• Görev Koşulları:
1. Karlofça Anlaşması hakkındaki metinde "Halit Kanak" sözlerini içeren yerle açılıp "Zenta’da baskına uğramıştı." sözleriyle kapanan kısmı olduğu gibi yazıya geçirin.
2. Karlofça Anlaşması hakkındaki metni kaldığı yerden devam ettirin.

• Verilen Metin:
Avrupa’nın adam yerine konulduğu anlaşma Karlofça (26 Ocak 1699)
Avrupa’nın adam yerine konulduğu anlaşma Karlofça (26 Ocak 1699)
Halit Kanak
Her şey 11 Eylül 1697’deki Zenta Bozgunu ile başladı. Küçük Cafer Paşa’nın ihâneti bu bozguna sebep olmuştu. Zenta Bozgunu da beraberinde Karlofça Anlaşmasına giden yolu hazırladı.
Halbuki; dedesi Kânunî Sultân Süleyman'ın başarı hikayeleri ile büyüyen Sûltân II. Mustafa Hân, 6 Şubat 1695’te çıktığı tahtın hakkını vermek için vezirlerin itirazına rağmen seferlere bizzat çıkmış ve daha o yaz ordunun başında seferde iken Buldur'la Lugoş arasında Alman ordusunu 22 Eylül 1695 yılında fena şekilde bozarak "Gâzi" unvânı almıştı.
Bir yıl sonrada, Sobiesky'nin yerine Lehistan Kralı olan Saksonya Elektörü meşhur Nalkıran Friedrich-August'un 100 bin kişilik ordusunu 27 Ağustos'ta perişan etmişti. Macaristan’ı yeniden fethetmek için çıktığı bu son seferde Macar Ovasına kadar 9 ırmağı geçmiş sonuncu ırmak Tisa’yı geçerken Küçük Cafer Paşa’nın ihânetiyle Zenta’da baskına uğramıştı.
11 Eylül 1697 Zenta Bozgunundan sonra bütün cephelerde başlayan sükûnet devam ediyordu. Almanlar, Venedikliler, Lehliler ve Ruslar ile onların küçük ortakları Papalık, Malta, Floransa, İspanya gibi devletler 1683’ten beri devam eden Osmanlı-Kutsal İttifak savaşları sonucunda bizden az-çok bir kazanç elde etmişlerdi. Fakat harekete geçme kâbiliyetlerini yitirmişlerdi.
Bunun için sulhtan başka çıkar yolları yoktu. Bunun için 1698 yılı sulh konuşmakla geçti. İstanbul’a heyetlerin biri gelip biri gidiyordu. Türkiye’nin sulh yapmasını en çok isteyen İngiltere Kralı ve aynı zamanda Hollanda hükümdarı olan III. William’dı. İspanya meselesi yüzünden Fransa ile kapışmak üzere olan Almanya’yı iki ateş arasında kalmasın diye Türkler’in hışmından korumak istiyordu.

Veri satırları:
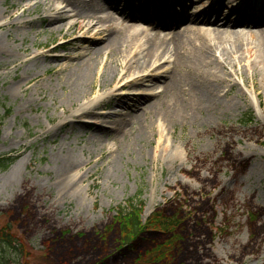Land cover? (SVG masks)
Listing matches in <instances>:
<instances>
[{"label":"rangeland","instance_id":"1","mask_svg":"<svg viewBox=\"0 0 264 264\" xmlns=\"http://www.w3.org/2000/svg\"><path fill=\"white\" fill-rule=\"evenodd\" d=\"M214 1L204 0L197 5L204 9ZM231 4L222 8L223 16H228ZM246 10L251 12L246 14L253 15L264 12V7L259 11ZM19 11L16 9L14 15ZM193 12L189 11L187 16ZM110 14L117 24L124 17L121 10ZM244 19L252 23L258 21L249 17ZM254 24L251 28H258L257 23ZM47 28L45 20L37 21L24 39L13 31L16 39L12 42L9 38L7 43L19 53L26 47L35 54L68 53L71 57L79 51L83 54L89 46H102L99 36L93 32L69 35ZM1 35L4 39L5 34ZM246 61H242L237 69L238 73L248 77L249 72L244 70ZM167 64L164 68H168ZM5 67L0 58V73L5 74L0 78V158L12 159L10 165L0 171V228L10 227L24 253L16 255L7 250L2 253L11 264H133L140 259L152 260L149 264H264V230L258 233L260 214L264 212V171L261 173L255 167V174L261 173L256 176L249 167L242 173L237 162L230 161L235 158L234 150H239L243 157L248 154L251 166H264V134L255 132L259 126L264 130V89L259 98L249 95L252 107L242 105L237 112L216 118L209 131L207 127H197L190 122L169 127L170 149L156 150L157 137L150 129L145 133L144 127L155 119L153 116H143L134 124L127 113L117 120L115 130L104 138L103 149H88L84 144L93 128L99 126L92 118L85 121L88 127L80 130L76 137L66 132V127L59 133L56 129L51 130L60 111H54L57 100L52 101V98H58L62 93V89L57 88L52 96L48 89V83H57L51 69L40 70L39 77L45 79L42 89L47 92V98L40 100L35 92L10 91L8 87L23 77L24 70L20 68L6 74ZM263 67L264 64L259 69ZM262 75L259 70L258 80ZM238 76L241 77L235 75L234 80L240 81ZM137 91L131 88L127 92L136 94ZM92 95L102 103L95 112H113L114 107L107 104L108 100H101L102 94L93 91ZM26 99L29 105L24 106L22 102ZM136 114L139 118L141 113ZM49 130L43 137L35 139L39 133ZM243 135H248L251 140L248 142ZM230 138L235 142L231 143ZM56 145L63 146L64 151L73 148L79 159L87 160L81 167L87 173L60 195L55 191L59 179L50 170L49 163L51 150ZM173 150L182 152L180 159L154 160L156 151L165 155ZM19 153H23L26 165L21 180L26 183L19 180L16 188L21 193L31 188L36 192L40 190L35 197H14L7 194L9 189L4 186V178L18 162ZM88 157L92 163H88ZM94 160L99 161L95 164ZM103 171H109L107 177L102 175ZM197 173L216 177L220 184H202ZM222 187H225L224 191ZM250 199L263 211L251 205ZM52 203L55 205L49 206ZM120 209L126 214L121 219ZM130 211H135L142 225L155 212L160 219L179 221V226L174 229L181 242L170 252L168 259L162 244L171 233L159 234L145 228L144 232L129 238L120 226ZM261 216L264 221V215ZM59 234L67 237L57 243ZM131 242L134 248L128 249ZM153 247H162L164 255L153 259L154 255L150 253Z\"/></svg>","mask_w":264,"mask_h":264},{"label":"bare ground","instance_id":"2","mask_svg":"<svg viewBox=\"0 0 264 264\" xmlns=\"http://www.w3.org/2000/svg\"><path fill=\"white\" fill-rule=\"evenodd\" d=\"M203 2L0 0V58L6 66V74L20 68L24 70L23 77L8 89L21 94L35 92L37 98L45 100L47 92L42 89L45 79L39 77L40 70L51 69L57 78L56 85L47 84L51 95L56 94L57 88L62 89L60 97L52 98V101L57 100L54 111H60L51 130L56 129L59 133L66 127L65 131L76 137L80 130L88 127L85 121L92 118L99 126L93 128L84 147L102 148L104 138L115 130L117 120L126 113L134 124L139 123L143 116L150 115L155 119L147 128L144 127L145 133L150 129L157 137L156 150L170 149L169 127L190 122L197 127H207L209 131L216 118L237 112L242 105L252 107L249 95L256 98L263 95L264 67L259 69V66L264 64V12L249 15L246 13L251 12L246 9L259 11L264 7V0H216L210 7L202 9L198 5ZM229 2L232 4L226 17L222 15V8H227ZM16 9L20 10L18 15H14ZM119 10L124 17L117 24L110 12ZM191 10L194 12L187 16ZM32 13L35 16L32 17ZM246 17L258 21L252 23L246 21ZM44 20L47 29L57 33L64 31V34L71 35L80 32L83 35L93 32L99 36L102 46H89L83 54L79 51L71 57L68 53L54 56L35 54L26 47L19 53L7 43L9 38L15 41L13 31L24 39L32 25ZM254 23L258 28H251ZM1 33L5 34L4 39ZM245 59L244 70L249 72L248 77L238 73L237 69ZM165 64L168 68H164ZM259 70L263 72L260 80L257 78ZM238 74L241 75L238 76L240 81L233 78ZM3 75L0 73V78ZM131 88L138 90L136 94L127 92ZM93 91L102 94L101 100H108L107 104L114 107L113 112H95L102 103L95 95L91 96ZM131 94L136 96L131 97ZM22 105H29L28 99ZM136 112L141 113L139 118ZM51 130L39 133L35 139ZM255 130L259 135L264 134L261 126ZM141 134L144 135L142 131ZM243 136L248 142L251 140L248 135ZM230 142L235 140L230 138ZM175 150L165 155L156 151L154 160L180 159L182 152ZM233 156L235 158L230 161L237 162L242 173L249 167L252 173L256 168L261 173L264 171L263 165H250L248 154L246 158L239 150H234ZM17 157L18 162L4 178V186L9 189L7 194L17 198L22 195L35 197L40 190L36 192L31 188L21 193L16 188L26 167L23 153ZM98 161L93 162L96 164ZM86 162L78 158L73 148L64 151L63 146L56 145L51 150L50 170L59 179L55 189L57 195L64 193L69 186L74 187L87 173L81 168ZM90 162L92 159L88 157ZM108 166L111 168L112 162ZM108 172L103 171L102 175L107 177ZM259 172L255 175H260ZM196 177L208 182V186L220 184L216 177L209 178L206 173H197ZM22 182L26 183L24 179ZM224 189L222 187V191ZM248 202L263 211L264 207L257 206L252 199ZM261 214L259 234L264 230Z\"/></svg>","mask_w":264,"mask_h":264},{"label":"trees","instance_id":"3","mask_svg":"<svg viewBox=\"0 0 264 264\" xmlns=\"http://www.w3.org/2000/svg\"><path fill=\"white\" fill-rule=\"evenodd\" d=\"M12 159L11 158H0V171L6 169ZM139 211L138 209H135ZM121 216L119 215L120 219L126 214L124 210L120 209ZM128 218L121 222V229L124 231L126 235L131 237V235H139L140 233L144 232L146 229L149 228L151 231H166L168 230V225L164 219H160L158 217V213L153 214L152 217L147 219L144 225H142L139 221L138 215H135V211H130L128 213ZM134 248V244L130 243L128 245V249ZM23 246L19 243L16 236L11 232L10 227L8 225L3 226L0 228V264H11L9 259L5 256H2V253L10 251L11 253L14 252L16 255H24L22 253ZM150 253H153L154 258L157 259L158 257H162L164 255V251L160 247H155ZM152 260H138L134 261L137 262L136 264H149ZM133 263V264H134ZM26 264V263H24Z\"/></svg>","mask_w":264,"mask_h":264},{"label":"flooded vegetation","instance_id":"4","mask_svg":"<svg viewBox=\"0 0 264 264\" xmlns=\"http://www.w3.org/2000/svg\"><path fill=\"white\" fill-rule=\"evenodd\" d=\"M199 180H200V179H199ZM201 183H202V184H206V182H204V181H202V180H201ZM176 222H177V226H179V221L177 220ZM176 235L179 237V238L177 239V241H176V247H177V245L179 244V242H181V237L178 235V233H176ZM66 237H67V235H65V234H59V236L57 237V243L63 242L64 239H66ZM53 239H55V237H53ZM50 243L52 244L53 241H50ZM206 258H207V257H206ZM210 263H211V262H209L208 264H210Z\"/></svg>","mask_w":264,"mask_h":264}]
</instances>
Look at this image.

* * *

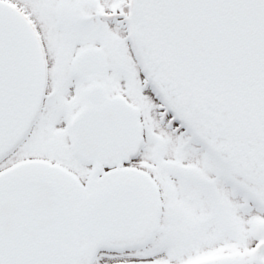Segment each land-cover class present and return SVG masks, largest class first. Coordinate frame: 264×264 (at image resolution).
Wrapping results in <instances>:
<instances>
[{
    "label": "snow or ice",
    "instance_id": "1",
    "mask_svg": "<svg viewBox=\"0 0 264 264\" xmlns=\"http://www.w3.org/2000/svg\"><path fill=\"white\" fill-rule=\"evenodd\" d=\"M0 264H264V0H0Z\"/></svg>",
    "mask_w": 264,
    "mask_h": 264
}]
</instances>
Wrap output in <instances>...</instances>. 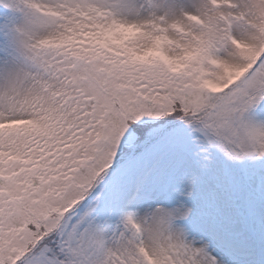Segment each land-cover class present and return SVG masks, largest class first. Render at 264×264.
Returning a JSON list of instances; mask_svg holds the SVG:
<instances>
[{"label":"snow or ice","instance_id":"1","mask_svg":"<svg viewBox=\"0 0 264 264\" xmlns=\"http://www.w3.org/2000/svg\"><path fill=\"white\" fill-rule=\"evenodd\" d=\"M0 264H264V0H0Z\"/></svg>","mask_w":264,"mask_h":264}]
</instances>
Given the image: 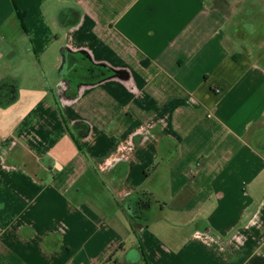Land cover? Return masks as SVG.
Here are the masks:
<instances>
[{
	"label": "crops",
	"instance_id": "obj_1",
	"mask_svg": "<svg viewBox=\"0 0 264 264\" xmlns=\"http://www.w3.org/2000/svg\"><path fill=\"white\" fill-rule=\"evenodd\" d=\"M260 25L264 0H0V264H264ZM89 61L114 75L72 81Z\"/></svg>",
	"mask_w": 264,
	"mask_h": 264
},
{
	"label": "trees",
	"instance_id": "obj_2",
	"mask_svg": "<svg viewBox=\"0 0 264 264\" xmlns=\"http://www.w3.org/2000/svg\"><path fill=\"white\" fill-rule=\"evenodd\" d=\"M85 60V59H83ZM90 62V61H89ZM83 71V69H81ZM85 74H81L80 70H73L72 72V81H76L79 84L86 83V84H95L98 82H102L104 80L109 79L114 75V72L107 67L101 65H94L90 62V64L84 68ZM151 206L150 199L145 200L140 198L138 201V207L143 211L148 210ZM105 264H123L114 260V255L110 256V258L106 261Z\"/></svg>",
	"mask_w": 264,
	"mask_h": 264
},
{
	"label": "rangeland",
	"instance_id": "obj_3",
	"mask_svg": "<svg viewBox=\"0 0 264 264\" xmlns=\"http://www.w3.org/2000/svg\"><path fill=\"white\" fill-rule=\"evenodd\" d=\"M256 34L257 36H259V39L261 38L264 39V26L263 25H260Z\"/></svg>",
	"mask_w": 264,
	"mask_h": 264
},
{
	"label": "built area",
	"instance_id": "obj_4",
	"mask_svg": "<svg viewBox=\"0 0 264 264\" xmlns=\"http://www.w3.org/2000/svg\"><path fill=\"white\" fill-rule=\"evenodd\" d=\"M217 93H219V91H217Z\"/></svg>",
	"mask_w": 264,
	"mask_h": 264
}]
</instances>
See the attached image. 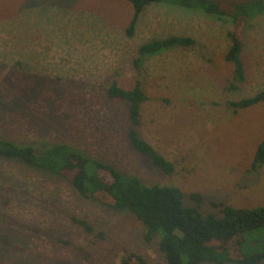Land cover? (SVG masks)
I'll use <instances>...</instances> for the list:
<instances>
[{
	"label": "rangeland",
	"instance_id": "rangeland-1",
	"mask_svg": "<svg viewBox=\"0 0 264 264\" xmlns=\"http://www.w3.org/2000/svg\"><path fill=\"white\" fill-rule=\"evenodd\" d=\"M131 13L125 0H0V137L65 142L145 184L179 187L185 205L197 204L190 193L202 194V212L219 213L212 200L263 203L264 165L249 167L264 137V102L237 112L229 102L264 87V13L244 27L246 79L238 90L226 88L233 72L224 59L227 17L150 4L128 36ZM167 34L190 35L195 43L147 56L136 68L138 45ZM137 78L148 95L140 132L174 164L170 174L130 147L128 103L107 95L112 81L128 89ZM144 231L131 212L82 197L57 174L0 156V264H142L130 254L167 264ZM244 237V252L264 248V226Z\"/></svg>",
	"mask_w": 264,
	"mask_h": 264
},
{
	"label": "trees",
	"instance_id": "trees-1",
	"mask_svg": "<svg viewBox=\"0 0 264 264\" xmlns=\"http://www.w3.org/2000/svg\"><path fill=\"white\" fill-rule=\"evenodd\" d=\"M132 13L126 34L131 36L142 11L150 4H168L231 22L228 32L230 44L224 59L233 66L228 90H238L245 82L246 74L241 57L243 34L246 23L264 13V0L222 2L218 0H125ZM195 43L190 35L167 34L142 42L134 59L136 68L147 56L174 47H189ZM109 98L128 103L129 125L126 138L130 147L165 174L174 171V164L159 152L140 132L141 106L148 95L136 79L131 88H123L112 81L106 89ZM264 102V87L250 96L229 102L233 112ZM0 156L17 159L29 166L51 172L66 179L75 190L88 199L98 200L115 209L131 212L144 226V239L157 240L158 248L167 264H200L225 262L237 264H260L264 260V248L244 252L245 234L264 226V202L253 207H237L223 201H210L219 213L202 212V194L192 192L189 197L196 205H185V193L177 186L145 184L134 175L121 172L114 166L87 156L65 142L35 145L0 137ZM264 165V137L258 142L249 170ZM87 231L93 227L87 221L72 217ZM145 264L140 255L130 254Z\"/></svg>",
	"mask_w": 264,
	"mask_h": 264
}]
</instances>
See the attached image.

• Alıştırma Cevapları:
1.
Halit Kanak
Her şey 11 Eylül 1697’deki Zenta Bozgunu ile başladı. Küçük Cafer Paşa’nın ihâneti bu bozguna sebep olmuştu. Zenta Bozgunu da beraberinde Karlofça Anlaşmasına giden yolu hazırladı.
Halbuki; dedesi Kânunî Sultân Süleyman'ın başarı hikayeleri ile büyüyen Sûltân II. Mustafa Hân, 6 Şubat 1695’te çıktığı tahtın hakkını vermek için vezirlerin itirazına rağmen seferlere bizzat çıkmış ve daha o yaz ordunun başında seferde iken Buldur'la Lugoş arasında Alman ordusunu 22 Eylül 1695 yılında fena şekilde bozarak "Gâzi" unvânı almıştı.
Bir yıl sonrada, Sobiesky'nin yerine Lehistan Kralı olan Saksonya Elektörü meşhur Nalkıran Friedrich-August'un 100 bin kişilik ordusunu 27 Ağustos'ta perişan etmişti. Macaristan’ı yeniden fethetmek için çıktığı bu son seferde Macar Ovasına kadar 9 ırmağı geçmiş sonuncu ırmak Tisa’yı geçerken Küçük Cafer Paşa’nın ihânetiyle Zenta’da baskına uğramıştı.

2.
Bunun için Lord Paget ve Collyer’i Türkiye’yi sulha iknâ etmesi için görevlendirdi. Bu ikili Divân’ı sulha temâyül ettirmek için kırk takla atarken, diğer taraftan Fransa Kralı XIV. Louis Sûltân II. Mustafa’ya, Ren Cephesinden Almanya’ya 1698 yazında saldırmaya hazır olduğunu, kendisinin de Tuna üzerinden taarruza geçerse Macaristan’ı yeniden Türk Topraklarına katabileceğini bildiriyordu.
Bu konu üzerinde biraz durulduysa da, Divân bugüne kadar kaypak bir tutum sergileyen XIV. Louis’e güvenilmeyeceğini biliyordu. Üstelik Almanya savaşıyla uğraşırken Rusya’nın saldıracağı da kesindi. Birde, İngiliz elçiler sulha râzı olmaları durumunda Türkiye lehine çalışacaklarını söylemişlerdi. İngiltere’nin teklifine sıcak bakıldı. Sulh anlaşması için masaya oturulabilinirdi.
Bu arada Alman İmparatoru, İngiltere Kralı III. William’ın arabuluculuk teklifini kabûl ettiğini 24 Nisan 1698’de Viyana’da ilân etti. Almanya Türkiye savaşından medet umarak toprak koparmaya çalışan Rus Çarı Petro ise Almanya’nın sulha yanaşmaması için bizzat Viyana’ya gitti, ancak Alman İmparatorunu iknâ edemedi. Bunun üzerine Çar Petro İmparatordan sulh masasında kendileri için Kerç Kalesini Türk’lerden almasını istedi.
Azak Denizi’nin Karadeniz’e açılan boğazın kıyısında bulunan Kerç Kalesi Kırım Topraklarının bir parçası idi ve Türklerin Kerç Kalesinden vazgeçmeyeceğini, Kerç giderse Kırım’ın tehlikeye gireceğini bilen İmparatorun Çar’a cevabı; Türklerin bunu kabûl edeceğini sanmadığını, bunun için de savaşı devam ettirmeyeceğini çünkü sulh istediğini bildirmek oldu.
Çar çok kızmıştı… Alman İmparatoruna; sulh sulh deyip duruyorsun da senden başka sulhu kimse istemiyor demesi üzerine İmparatorun cevabı, Öncelikle biz istiyoruz, bizden başka “İngiltere, Hollanda, İspanya kısaca bütün hristiyanlık istiyor” şeklinde olunca Çar hiddetlenerek; “İngiltere, Hollanda yalnızca menfaatlerini düşünen aşağılık milletler” dedi. Alman Şansölyesi Kont von Kinski araya girerek bu tartışmayı bitirmek için Çar’ın isteklerini yumuşatmaya çalıştı.
Venedik Cephesinde ise durum farklı değildi. Eline geçirdiği Mora, Dalmaçya, Attika ve Aya Mavri’yi muhafaza etmek için Venedik’in sulha şiddetle ihtiyacı vardı ve bu durumu dillendirmeye başlamıştı. Bu ortamda Divân, Sûltân II. Mustafa’nın da onayını alarak sulh yapmaya hazır olduğunu duyurdu. Böylece sulh masasına oturacak devletler de yavaş yavaş belirlenmeye başlamıştı.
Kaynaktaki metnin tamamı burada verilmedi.